Mais bien plutôt un soubresaut humain, une révolte inattendue, une barricade…
Et c’est Catherine Germain la rousse qui, seule en scène, conte le récit d’une vie et joue Latifa la brune. Seule, oui, ou double puisque le travail de Cervantes aura été, dans le poème écrit, de mêler la voix intempestive de Latifa, à celle de la comédienne ; d’amalgamer et de faire entendre l’une et l’autre dans une forme chorale insolite. Façon chez lui de reprendre à son compte le coup du théâtre dans le théâtre, mais à une autre échelle : celle du personnage dans le corps de l’actrice, celle de la voix réelle qui vient parasiter la fiction et le jeu. Catherine Germain et Latifa, voir l’une à travers l’autre, mettre une perruque et se travestir en brune, voir l’autre faire exister l’une au point que c’est une troisième qui nait de l’amalgame des deux premières.

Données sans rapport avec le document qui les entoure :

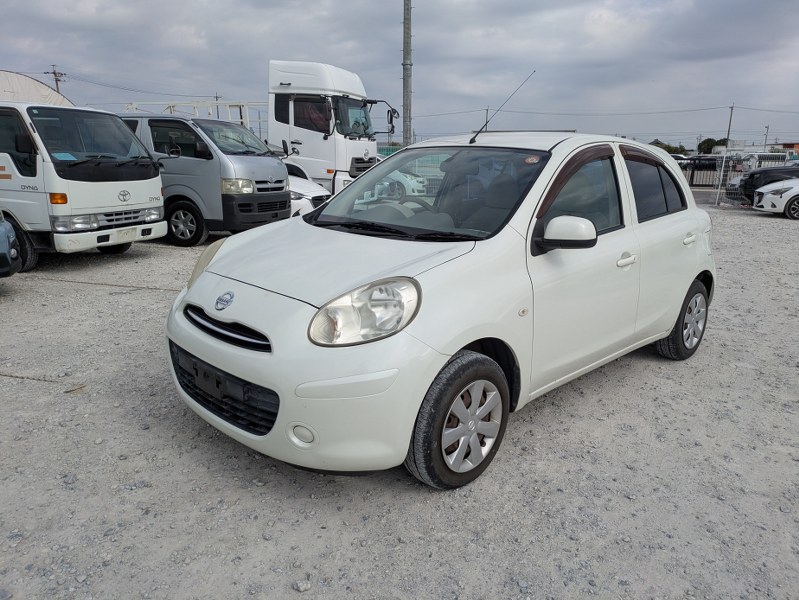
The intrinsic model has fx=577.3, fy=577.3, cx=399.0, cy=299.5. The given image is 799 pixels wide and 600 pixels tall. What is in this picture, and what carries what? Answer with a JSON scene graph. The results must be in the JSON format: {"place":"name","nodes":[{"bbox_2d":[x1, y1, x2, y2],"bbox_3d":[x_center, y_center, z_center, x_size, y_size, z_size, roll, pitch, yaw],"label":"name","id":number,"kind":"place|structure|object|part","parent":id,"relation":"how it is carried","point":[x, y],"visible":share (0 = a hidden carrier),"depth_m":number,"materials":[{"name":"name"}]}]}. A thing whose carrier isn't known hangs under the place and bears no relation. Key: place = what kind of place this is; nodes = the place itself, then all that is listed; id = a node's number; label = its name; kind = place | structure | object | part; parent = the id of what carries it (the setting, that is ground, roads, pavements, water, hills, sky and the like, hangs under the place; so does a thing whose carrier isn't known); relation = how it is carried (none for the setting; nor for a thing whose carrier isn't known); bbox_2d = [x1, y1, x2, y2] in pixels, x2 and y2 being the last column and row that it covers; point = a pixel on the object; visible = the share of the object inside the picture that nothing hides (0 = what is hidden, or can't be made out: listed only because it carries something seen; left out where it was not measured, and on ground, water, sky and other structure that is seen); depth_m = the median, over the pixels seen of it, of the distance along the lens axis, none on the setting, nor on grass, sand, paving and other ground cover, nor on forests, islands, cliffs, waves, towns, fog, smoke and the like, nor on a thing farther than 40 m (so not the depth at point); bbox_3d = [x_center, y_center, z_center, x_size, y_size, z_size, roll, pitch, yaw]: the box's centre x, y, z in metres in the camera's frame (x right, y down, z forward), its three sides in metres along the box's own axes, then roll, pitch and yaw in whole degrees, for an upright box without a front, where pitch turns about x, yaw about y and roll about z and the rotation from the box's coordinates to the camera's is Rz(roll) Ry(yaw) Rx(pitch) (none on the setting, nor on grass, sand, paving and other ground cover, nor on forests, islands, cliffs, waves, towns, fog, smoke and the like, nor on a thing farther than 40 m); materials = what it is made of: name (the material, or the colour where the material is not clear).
{"place":"outdoors","nodes":[
{"label":"outdoors","id":0,"kind":"place"},
{"bbox_2d":[0,70,74,105],"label":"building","id":1,"kind":"structure","parent":0,"point":[29,79],"materials":[{"name":"white fabric"}]},
{"bbox_2d":[0,196,798,599],"label":"gravel lot","id":2,"kind":"structure","parent":0,"point":[101,299],"materials":[{"name":"grey gravel"}]},
{"bbox_2d":[0,214,22,277],"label":"blue car","id":3,"kind":"object","parent":2,"relation":"on","point":[5,254],"visible":1,"depth_m":6.01,"materials":[{"name":"blue metal"}]},
{"bbox_2d":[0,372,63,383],"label":"rope","id":4,"kind":"object","parent":2,"relation":"on","point":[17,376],"visible":0.95,"depth_m":3.99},
{"bbox_2d":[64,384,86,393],"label":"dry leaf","id":5,"kind":"object","parent":2,"relation":"on","point":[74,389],"visible":0.88,"depth_m":3.83,"materials":[{"name":"brown"}]},
{"bbox_2d":[0,101,166,270],"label":"truck","id":6,"kind":"object","parent":2,"relation":"on","point":[138,201],"visible":0.91,"depth_m":7.29,"materials":[{"name":"white metal"}]},
{"label":"van wheel","id":7,"kind":"part","parent":6,"relation":"part of","materials":[{"name":"black rubber"}]},
{"bbox_2d":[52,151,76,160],"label":"paper","id":8,"kind":"object","parent":6,"relation":"in","point":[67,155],"visible":0.73,"depth_m":7.19,"materials":[{"name":"blue paper"}]},
{"label":"windshield","id":9,"kind":"part","parent":6,"relation":"part of","materials":[{"name":"black"}]},
{"label":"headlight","id":10,"kind":"part","parent":6,"relation":"part of","materials":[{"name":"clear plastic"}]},
{"bbox_2d":[115,226,137,241],"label":"license plate","id":11,"kind":"object","parent":6,"relation":"attached to","point":[128,234],"visible":0.96,"depth_m":7.95,"materials":[{"name":"white metal"}]},
{"bbox_2d":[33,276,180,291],"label":"rope","id":12,"kind":"object","parent":2,"relation":"on","point":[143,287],"visible":0.86,"depth_m":6.71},
{"bbox_2d":[119,112,292,244],"bbox_3d":[-4.401,-2.255,10.473,5.010,2.124,2.027,10,17,31],"label":"gray van","id":13,"kind":"object","parent":2,"relation":"on","point":[272,159],"visible":0.54,"depth_m":9.22,"materials":[{"name":"metal"}]},
{"label":"van wheel","id":14,"kind":"part","parent":13,"relation":"part of","materials":[{"name":"black rubber"}]},
{"bbox_2d":[122,99,265,127],"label":"ladder rack","id":15,"kind":"object","parent":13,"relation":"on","point":[240,104],"visible":0.27,"depth_m":14.61,"materials":[{"name":"white metal"}]},
{"label":"van headlight","id":16,"kind":"part","parent":13,"relation":"part of","materials":[{"name":"clear plastic"}]},
{"bbox_2d":[293,579,311,591],"bbox_3d":[-0.366,1.071,2.166,0.064,0.036,0.059,-11,19,-39],"label":"rock","id":17,"kind":"object","parent":2,"relation":"on","point":[306,585],"visible":0.92,"depth_m":2.15,"materials":[{"name":"grey stone"}]},
{"bbox_2d":[284,162,330,217],"bbox_3d":[-3.104,-2.180,11.582,4.429,1.404,1.647,10,17,31],"label":"white car","id":18,"kind":"object","parent":2,"relation":"on","point":[301,192],"visible":0.18,"depth_m":10.64,"materials":[{"name":"white metal"}]},
{"bbox_2d":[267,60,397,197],"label":"white truck","id":19,"kind":"object","parent":2,"relation":"on","point":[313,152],"visible":0.56,"depth_m":13.05,"materials":[{"name":"white metal"}]},
{"bbox_2d":[164,129,718,491],"bbox_3d":[0.650,-0.303,3.898,4.235,1.603,1.759,-13,20,-42],"label":"white car","id":20,"kind":"object","parent":2,"relation":"on","point":[670,323],"visible":0.98,"depth_m":2.88,"materials":[{"name":"white metal"}]},
{"label":"headlight","id":21,"kind":"part","parent":20,"relation":"part of","materials":[{"name":"clear plastic"}]},
{"label":"grille","id":22,"kind":"part","parent":20,"relation":"part of","materials":[{"name":"black plastic"}]},
{"label":"fog light","id":23,"kind":"part","parent":20,"relation":"part of","materials":[{"name":"white"}]},
{"label":"bumper","id":24,"kind":"part","parent":20,"relation":"part of","materials":[{"name":"white plastic"}]},
{"label":"headlight","id":25,"kind":"part","parent":20,"relation":"part of","materials":[{"name":"clear plastic"}]},
{"label":"steering wheel","id":26,"kind":"part","parent":20,"relation":"part of","materials":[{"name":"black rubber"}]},
{"label":"windshield","id":27,"kind":"part","parent":20,"relation":"part of","materials":[{"name":"clear glass"}]},
{"label":"wheel","id":28,"kind":"part","parent":20,"relation":"part of","materials":[{"name":"rubber"}]},
{"label":"alloy rim","id":29,"kind":"part","parent":20,"relation":"part of","materials":[{"name":"silver metal"}]},
{"bbox_2d":[469,69,534,143],"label":"antenna","id":30,"kind":"object","parent":20,"relation":"attached to","point":[534,71],"visible":0.98,"depth_m":4.69,"materials":[{"name":"black metal"}]},
{"bbox_2d":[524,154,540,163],"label":"windshield sticker","id":31,"kind":"object","parent":20,"relation":"attached to","point":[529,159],"visible":0.97,"depth_m":3.26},
{"label":"mirror","id":32,"kind":"part","parent":20,"relation":"part of","materials":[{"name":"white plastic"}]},
{"label":"front door window","id":33,"kind":"part","parent":20,"relation":"part of","materials":[{"name":"black glass"}]},
{"label":"front door handle","id":34,"kind":"part","parent":20,"relation":"part of","materials":[{"name":"white metal"}]},
{"label":"door window","id":35,"kind":"part","parent":20,"relation":"part of","materials":[{"name":"black glass"}]},
{"label":"wheel","id":36,"kind":"part","parent":20,"relation":"part of","materials":[{"name":"black rubber"}]},
{"label":"door handle","id":37,"kind":"part","parent":20,"relation":"part of","materials":[{"name":"white metal"}]},
{"bbox_2d":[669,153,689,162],"label":"parked car","id":38,"kind":"object","parent":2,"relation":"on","point":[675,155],"visible":0.21,"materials":[{"name":"white metal"}]},
{"bbox_2d":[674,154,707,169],"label":"parked car","id":39,"kind":"object","parent":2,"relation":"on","point":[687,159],"visible":0.33,"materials":[{"name":"metal"}]},
{"bbox_2d":[682,156,719,186],"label":"gate","id":40,"kind":"structure","parent":2,"relation":"on","point":[712,159],"depth_m":27.83,"materials":[{"name":"black metal"}]},
{"bbox_2d":[691,151,793,203],"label":"metal fence","id":41,"kind":"object","parent":2,"relation":"on","point":[722,168],"visible":0.41,"depth_m":19.33,"materials":[{"name":"grey metal"}]},
{"bbox_2d":[738,152,791,169],"bbox_3d":[17.833,-6.251,27.909,3.459,1.765,1.902,2,15,7],"label":"white van","id":42,"kind":"object","parent":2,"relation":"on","point":[756,155],"visible":0.32,"depth_m":27.31,"materials":[{"name":"white metal"}]},
{"bbox_2d":[736,163,798,202],"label":"black car","id":43,"kind":"object","parent":2,"relation":"on","point":[749,178],"visible":0.75,"depth_m":16.81,"materials":[{"name":"black metal"}]},
{"bbox_2d":[751,178,798,218],"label":"white car","id":44,"kind":"object","parent":2,"relation":"on","point":[786,193],"visible":0.99,"depth_m":14.78,"materials":[{"name":"white metal"}]},
{"bbox_2d":[0,0,798,148],"label":"sky","id":45,"kind":"structure","parent":0,"point":[261,55],"materials":[{"name":"grey"}]},
{"bbox_2d":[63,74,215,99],"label":"power line","id":46,"kind":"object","parent":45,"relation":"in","point":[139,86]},
{"bbox_2d":[718,139,797,155],"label":"building","id":47,"kind":"structure","parent":0,"point":[736,149],"materials":[{"name":"white"}]},
{"label":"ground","id":48,"kind":"structure","parent":0},
{"bbox_2d":[47,65,65,94],"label":"utility pole","id":49,"kind":"object","parent":48,"relation":"on","point":[54,73],"visible":0.31,"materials":[{"name":"brown wood"}]},
{"bbox_2d":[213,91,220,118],"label":"utility pole","id":50,"kind":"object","parent":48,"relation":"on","point":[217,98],"visible":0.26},
{"bbox_2d":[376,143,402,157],"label":"green fence","id":51,"kind":"object","parent":48,"relation":"on","point":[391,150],"visible":0.19,"depth_m":29.19,"materials":[{"name":"green metal"}]},
{"bbox_2d":[402,0,412,145],"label":"utility pole","id":52,"kind":"object","parent":48,"relation":"on","point":[407,134],"visible":0.82,"depth_m":17.00,"materials":[{"name":"grey concrete"}]},
{"bbox_2d":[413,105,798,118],"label":"power line","id":53,"kind":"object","parent":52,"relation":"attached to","point":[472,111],"visible":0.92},
{"bbox_2d":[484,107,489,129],"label":"utility pole","id":54,"kind":"object","parent":48,"relation":"on","point":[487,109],"visible":0.43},
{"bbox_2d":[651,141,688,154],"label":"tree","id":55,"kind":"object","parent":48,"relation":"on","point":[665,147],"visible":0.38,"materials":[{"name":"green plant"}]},
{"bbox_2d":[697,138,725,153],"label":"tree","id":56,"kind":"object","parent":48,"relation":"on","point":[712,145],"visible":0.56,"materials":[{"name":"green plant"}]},
{"bbox_2d":[725,104,734,147],"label":"utility pole","id":57,"kind":"object","parent":48,"relation":"on","point":[729,129],"visible":0.62,"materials":[{"name":"brown wood"}]},
{"bbox_2d":[763,125,769,149],"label":"utility pole","id":58,"kind":"object","parent":48,"relation":"on","point":[766,137],"visible":0.62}
]}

Soit Latifa et Catherine ou une Lacatherine, clope à la main, pas loin du cendrier de la petite table centrale, qui sera le seul décor de Le Rouge éternel des coquelicots. Décor qui réfléchit d’évidence une vie où l’on n’amasse rien, ne ramasse pas plus, et où le jour le jour est un mode de vie. Seul décor où Catherine Germain joue une odyssée.
La comédienne est alors le seul point de cette pièce. Plantée devant le public, jouant d’une adresse hypnotique qu’elle veut connivence, son visage s’éclaire des détails du récit. Tantôt un geste de ras-le-bol, tantôt un regard fixe et déterminé. Tantôt une moue dubitative ou indisposée. Celle qui maîtrise complément son art et son jeu se meut dans un personnage qu’elle porte définitivement en elle. C’est impressionnant de la voir ainsi, en front de scène comme en première ligne qui résiste au mouvement du monde. C’est Catherine Germain, la voix légèrement rauque, le visage en alerte… D’elle, on dira qu’elle convoque une présence qui éclate sur scène, à l’endroit d’un paysage qu’elle reconstruit, qu’elle organise d’un silence ou d’une bouffée qu’elle tire comme s’il s’agissait de la dernière. Aussi, quand on la voit revenir au final, crinière rousse rendue à sa liberté, mince dans son jean, on mesure encore plus le travail accompli qui faisait de la silhouette de Latifa un petit bout de femme coriace. Et d’applaudir la performance qu’elle a encore offert. Elle, l’une des grandes comédiennes de notre époque.